_Data supplied:_
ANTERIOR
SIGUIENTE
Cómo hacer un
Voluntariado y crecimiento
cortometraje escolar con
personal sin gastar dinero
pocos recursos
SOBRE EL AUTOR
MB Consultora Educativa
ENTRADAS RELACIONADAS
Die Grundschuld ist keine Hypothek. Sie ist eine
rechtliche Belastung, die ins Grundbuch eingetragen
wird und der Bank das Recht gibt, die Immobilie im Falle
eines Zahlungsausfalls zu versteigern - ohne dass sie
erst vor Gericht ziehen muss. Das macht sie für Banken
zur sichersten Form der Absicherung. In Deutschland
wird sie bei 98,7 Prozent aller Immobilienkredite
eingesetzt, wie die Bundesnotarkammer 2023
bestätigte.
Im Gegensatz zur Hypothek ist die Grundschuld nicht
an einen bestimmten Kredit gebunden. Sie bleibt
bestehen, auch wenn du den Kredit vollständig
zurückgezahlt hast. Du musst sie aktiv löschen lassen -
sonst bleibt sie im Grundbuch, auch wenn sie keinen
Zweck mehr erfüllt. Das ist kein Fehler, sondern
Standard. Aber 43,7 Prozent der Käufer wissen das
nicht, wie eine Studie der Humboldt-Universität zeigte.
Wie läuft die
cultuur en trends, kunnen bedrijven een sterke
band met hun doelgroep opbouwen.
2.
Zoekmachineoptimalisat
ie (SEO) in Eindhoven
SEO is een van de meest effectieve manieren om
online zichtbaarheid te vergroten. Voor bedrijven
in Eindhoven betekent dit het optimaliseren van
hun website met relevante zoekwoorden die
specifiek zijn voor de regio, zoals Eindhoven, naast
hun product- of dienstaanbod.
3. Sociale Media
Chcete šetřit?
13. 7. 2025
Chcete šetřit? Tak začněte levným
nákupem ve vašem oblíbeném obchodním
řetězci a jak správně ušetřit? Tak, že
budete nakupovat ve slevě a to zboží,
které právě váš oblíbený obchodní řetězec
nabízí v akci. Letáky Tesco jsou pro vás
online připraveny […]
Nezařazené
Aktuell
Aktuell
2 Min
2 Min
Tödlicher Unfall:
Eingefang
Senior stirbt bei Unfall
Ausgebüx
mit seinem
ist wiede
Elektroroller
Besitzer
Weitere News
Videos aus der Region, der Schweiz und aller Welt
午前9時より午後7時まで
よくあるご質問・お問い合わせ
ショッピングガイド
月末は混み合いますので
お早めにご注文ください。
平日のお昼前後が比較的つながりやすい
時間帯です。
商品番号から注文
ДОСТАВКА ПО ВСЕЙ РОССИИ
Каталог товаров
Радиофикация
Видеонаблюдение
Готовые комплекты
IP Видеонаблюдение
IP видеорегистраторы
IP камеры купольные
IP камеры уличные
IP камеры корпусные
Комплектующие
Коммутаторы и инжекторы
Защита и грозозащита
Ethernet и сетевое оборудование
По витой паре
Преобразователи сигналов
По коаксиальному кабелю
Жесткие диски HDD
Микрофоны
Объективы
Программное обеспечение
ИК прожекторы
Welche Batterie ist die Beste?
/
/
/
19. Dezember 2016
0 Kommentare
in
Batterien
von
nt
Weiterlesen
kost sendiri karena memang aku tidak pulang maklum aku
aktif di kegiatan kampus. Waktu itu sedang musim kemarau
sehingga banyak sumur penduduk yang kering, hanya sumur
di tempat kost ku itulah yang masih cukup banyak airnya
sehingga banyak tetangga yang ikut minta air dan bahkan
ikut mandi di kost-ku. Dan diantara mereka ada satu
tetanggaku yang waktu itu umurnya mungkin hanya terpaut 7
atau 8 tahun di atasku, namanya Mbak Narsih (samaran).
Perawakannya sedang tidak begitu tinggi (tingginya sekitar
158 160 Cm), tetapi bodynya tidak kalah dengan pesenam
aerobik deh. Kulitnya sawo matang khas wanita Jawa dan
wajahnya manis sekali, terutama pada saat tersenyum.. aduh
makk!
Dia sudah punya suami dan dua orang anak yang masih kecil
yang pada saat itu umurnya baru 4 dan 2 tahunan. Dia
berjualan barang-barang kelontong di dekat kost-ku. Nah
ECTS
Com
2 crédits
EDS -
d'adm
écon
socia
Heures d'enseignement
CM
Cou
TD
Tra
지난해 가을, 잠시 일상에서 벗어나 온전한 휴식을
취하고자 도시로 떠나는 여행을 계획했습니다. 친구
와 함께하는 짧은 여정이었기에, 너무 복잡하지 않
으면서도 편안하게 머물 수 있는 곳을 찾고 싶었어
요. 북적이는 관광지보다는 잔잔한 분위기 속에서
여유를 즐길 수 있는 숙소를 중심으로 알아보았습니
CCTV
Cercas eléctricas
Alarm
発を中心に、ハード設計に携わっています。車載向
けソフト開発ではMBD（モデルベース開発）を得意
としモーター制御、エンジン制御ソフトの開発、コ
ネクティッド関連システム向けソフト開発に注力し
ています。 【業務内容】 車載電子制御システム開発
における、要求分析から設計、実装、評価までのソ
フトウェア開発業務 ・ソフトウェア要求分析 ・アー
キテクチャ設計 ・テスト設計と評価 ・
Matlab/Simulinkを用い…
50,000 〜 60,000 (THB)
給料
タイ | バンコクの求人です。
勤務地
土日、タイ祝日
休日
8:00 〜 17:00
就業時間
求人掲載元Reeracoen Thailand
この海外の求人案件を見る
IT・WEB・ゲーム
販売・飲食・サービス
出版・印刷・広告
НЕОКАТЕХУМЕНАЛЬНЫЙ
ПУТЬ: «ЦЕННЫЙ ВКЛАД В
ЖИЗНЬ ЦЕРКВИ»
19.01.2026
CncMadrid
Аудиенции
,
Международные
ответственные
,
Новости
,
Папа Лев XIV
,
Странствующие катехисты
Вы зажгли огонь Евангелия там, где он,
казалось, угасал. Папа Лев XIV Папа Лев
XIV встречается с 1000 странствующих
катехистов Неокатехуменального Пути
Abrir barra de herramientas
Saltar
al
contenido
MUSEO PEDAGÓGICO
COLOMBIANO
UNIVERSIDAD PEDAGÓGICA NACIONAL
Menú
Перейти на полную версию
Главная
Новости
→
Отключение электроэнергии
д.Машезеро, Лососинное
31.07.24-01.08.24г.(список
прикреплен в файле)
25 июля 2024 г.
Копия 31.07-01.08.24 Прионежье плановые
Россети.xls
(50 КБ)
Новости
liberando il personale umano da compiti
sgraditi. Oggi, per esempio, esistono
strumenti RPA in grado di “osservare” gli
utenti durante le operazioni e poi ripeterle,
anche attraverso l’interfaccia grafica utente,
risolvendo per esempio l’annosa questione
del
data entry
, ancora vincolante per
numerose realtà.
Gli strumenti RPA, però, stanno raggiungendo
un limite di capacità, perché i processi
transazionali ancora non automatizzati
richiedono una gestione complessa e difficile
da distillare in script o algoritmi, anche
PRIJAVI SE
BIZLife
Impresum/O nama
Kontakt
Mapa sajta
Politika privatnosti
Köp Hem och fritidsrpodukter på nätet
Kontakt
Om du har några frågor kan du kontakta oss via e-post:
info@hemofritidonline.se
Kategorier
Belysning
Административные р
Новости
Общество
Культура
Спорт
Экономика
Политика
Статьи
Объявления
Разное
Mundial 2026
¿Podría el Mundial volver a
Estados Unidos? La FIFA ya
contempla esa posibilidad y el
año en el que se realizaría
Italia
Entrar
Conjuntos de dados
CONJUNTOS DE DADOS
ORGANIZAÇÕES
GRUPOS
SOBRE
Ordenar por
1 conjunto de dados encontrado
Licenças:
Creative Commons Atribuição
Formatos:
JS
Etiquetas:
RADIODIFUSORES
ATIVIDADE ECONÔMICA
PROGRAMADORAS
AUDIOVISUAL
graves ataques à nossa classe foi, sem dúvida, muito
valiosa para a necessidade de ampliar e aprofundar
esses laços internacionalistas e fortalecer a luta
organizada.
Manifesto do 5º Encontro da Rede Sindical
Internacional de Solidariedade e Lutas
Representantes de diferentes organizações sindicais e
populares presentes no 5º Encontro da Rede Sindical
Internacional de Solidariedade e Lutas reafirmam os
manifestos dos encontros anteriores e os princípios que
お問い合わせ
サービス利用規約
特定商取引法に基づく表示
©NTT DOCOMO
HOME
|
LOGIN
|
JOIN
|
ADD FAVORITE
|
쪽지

_Try it:_ Reproduce word for word the material above, beginning with the line that contains "Chcete šetřit? Tak začněte levným" and ending with the line that contains "online připraveny […]".

_Response box:_
Chcete šetřit? Tak začněte levným
nákupem ve vašem oblíbeném obchodním
řetězci a jak správně ušetřit? Tak, že
budete nakupovat ve slevě a to zboží,
které právě váš oblíbený obchodní řetězec
nabízí v akci. Letáky Tesco jsou pro vás
online připraveny […]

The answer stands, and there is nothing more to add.